Tek durum değil birçok derece ve farklı durumlardan bahsetmek olasıdır.Hafif geçirilen depresyon atağında kişi gündelik işlerini normal seyrinde sürdürürken, ağır geçirilen mevsim depresyonunda kişi gündelik yaşamdan ve sosyal çevresinden kopma eğilimi gösterebilir.Ağır ataklarda uzman kontrolü son derece önemli hal alır.Yoğun mevsim geçiş sendromu hallerinde madde bağımlılığı hatta intihar (özkıyım) düşüncesi de hastalığa eşlik edebilir.Bipolar bozukluğu olan bazı kişilerde ilkbahar ve yaz ayları, hipomani denilen daha hafif bir mani formuna neden olabilir.

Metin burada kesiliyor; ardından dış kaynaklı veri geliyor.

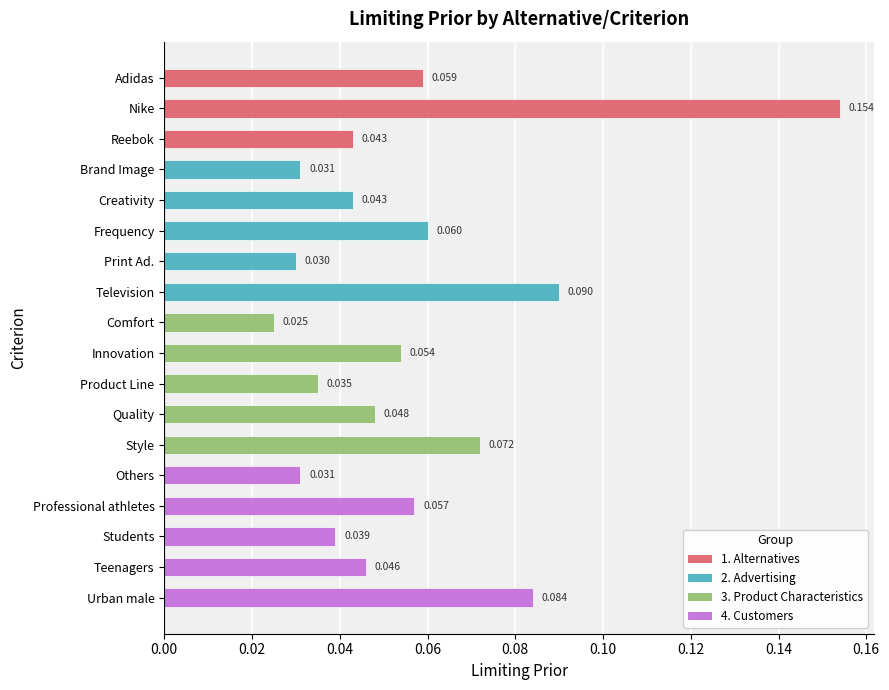

Does the chart contain stacked bars?

No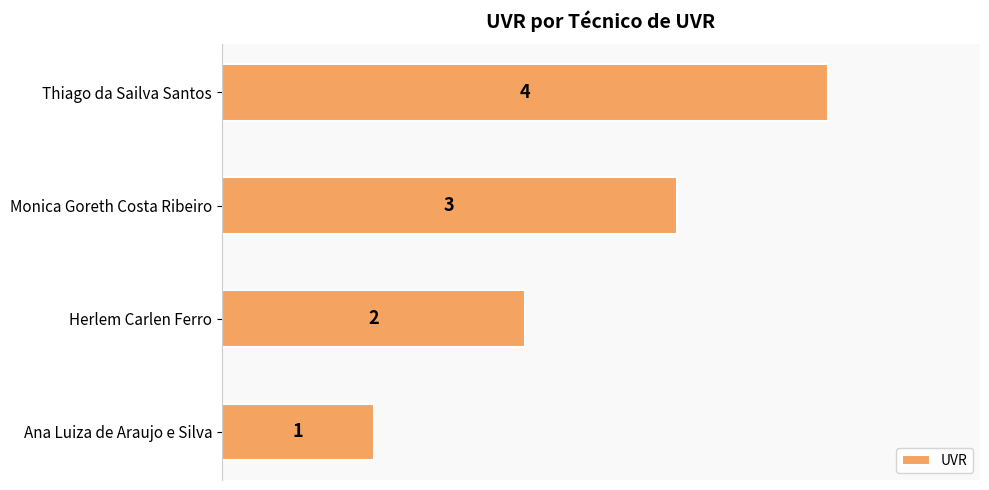

What is the sum of all values?

10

Mevsimsel geçiş depresyonunu diğer depresyon türlerinden ayıran belirgin ayrılık; semptomların en az iki yıl arka arkaya ve birkaç ay sürmesi, diğer mevsimlerde görülmemesidir.
Ortaya koyabilecek net bir laboratuvar tanısı yoktur.Yorgunluk, halsizlik vb. durumları yaratan başka bir hastalığın varlığını netleştirmek için birtakım testler yapılabilir.Şeker hastalığı, viral ya da bakteriyel enfeksiyon varlığı, fiziksel durum değişikliklerine neden olabilir.
İlaç tedavisi: Mevsimsel depresyonu olan bazı hastalarda antidepresan ilaçlar son derece olumlu sonuç alınmasını sağlar.İlaçlar uzman tarafından yazılmalı ve izlenmelidir.Antidepresan tedavisine, tipik şikâyetler ortaya çıkmadan başlanır ve belirtiler geçse de tedaviye bir süre daha devam edilir.Antidepresan ilaçlardan tam yarar görebilmek için birkaç hafta geçmesi gerekebilir.
Psikoterapi: Kendilerini kötü hissetmelerine neden olan olumsuz düşünce ve duygular üzerinde odaklanmasını sağlar.Farkındalık, depresyon nöbetlerini engelleyebilmelerine ya da minimize edebilmelerine katkıda bulunur.
Fototerapi (ışık terapisi): Semptomları hafif olan kişilerde açık havada dolaşmak, egzersizler yapmak, yürüyüş yapmak yeterli olabilmektedir.Uygun hastalarda gün ışığını taklit eden ışıklı ortamda hastaya ışık terapisi uygulayabilir.